Biden’s contention that a deal made with a group like the Taliban by a previous administration had to be respected was “worse than disingenuous,” said Ryan Crocker, former U.S. ambassador to Afghanistan, Iraq and other countries.

“From the day we sat down with the Taliban, this deal wasn’t about peace. It was about surrender, American surrender, and the complete delegitimization of the Afghan government and army,” Crocker said.

Yet Biden also risked a new round of American casualties — something avoided in more than a year in Afghanistan — if he had backed out of Trump’s bargain. More than 2,400 U.S. troops and over 3,800 security contractors were killed in the war and more than 20,000 service members injured. Afghans have paid a far higher toll.

Biden “was dealt a terrible hand, and he made it worse,” Crocker said.

Now the message “will ping around the world” that the “righteous arms of the faithful” — as Taliban militants cast themselves — have driven American forces from Afghanistan, he said.

Former Michigan Rep. Justin Amash, an ex-Republican who is now a Libertarian, tweeted Friday that Taliban gains “underscore the futility of permanent occupation. The United States wasn’t able to meaningfully shape circumstances through 20 years of war. We’d have seen the same results had we pulled out 15 years ago or 15 years from now.”

Ron Klain, Biden’s chief of staff, retweeted Amash’s statement, one of the administration’s few public acknowledgments of Afghanistan on Friday. The White House later Friday tweeted a photo of Biden at Camp David being briefed on Afghanistan by phone.

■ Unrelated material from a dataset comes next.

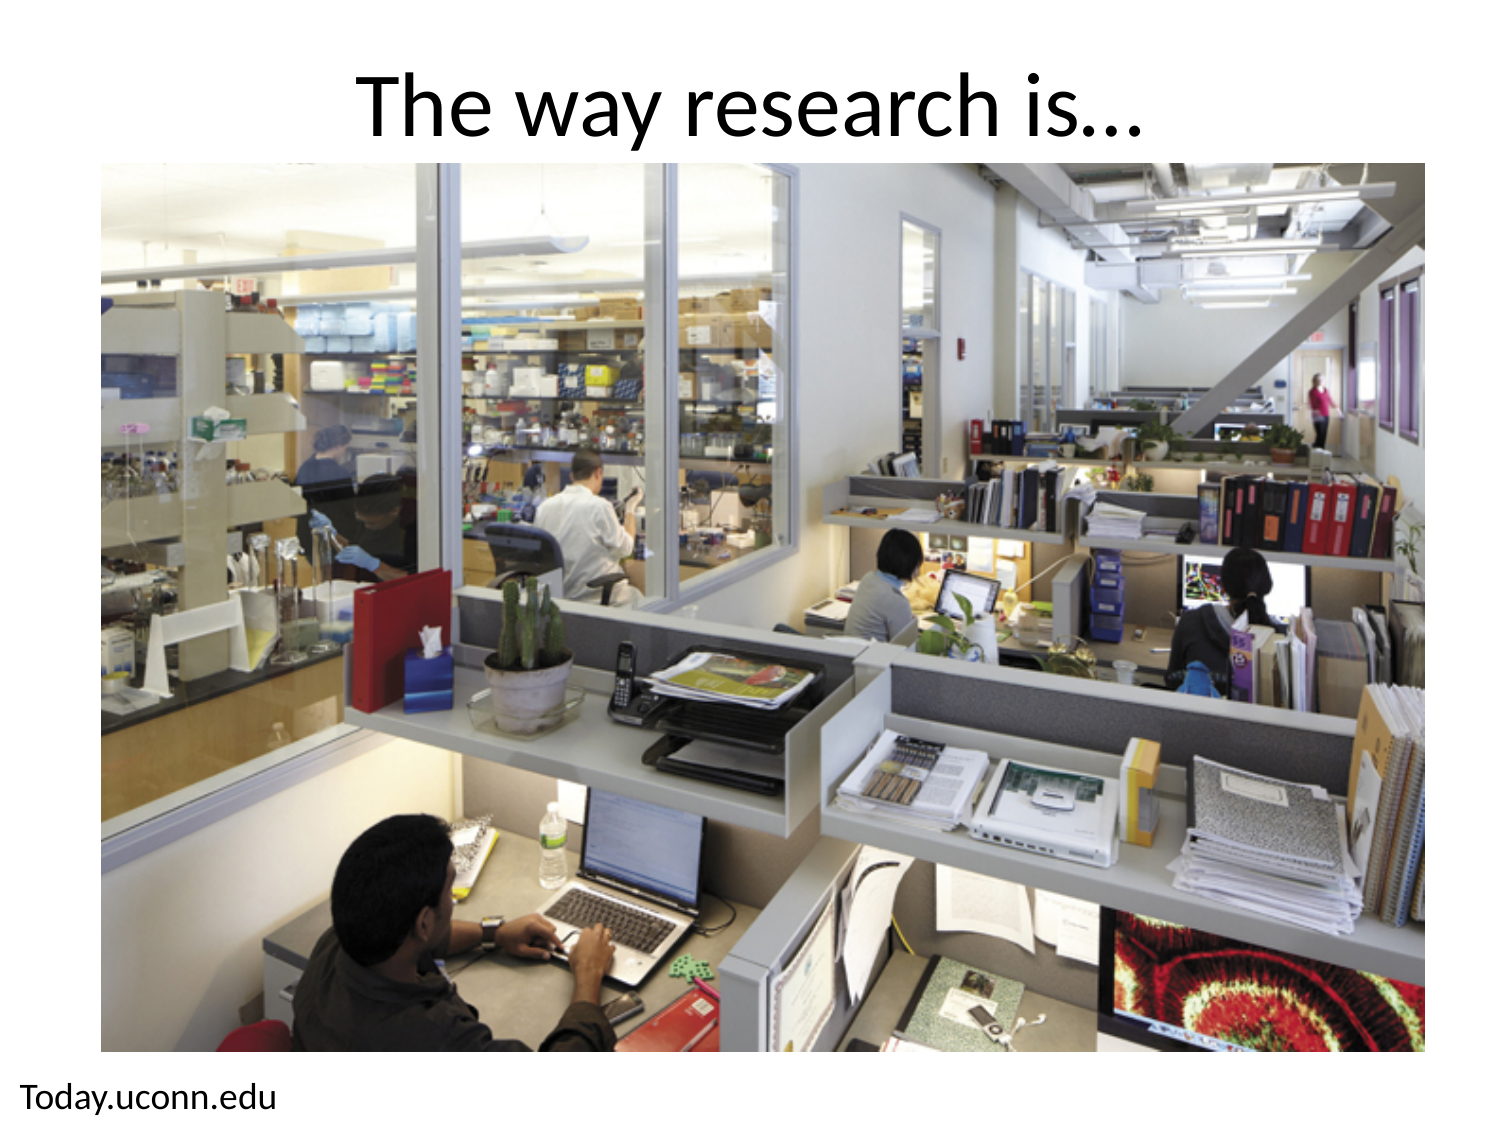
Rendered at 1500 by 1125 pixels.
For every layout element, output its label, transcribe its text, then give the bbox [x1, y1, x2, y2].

The increasingly harrowing reality of Afghanistan will play out just as Democrats are straining in the weeks ahead to advance Biden’s domestic agenda, a $1-trillion bipartisan infrastructure bill and a $3.5-trillion budget that would amount to a dramatic expansion of the social safety net. Beyond Washington, an ugly withdrawal from Afghanistan could undermine Biden’s attempt to convince U.S. allies that “America is back” as a global leader.

One former U.S. diplomat in the region, who spoke on condition of anonymity, said that Biden often recalls to people how he recognized on his numerous visits to Afghanistan as vice president that top military officials had overstated the strength of the country’s democratic regime.

“He knew the military was overpromising and underdelivering,” the former diplomat said. “He saw through the military always asking for ‘a little more time’ — and it’s clear as these provincial capitals fall like dominoes, that another five years wouldn’t have solved the problem.”

But, the diplomat continued: “Even if you’re right, that doesn’t change the ugliness of it all. And even if it’s not a big political loss, around the world people will look at it as a sign of: ‘Don’t rely on America.’”

With peace talks in Doha not expected to produce meaningful results, several former officials and experts said the only solution may be a massive United Nations-led humanitarian intervention that would include peacekeepers and guarded enclaves where Afghans could shelter from the Taliban. But any such mission would have to be led by an international coalition, not the U.S., they said.

The United States “can be involved but not leading it,” said Earl Anthony Wayne, a former career U.S. diplomat who was stationed in Afghanistan. “We’re tainted goods.”

But many are willing to live with whatever complications arise from Biden doing what his predecessors over 20 years have not.

Gil Barndollar, who was deployed twice in Afghanistan and is now a senior fellow at Defense Priorities, a group that supports withdrawal, said that there was plenty of blame to go around in explaining the swift advance of the Taliban but that withdrawal was long overdue.

“You can quibble with pieces” of how the U.S. withdrawal has occurred, he said, but “a healthy majority of Americans agree that the war is already lost, and at some point you have to rip the Band-Aid off.”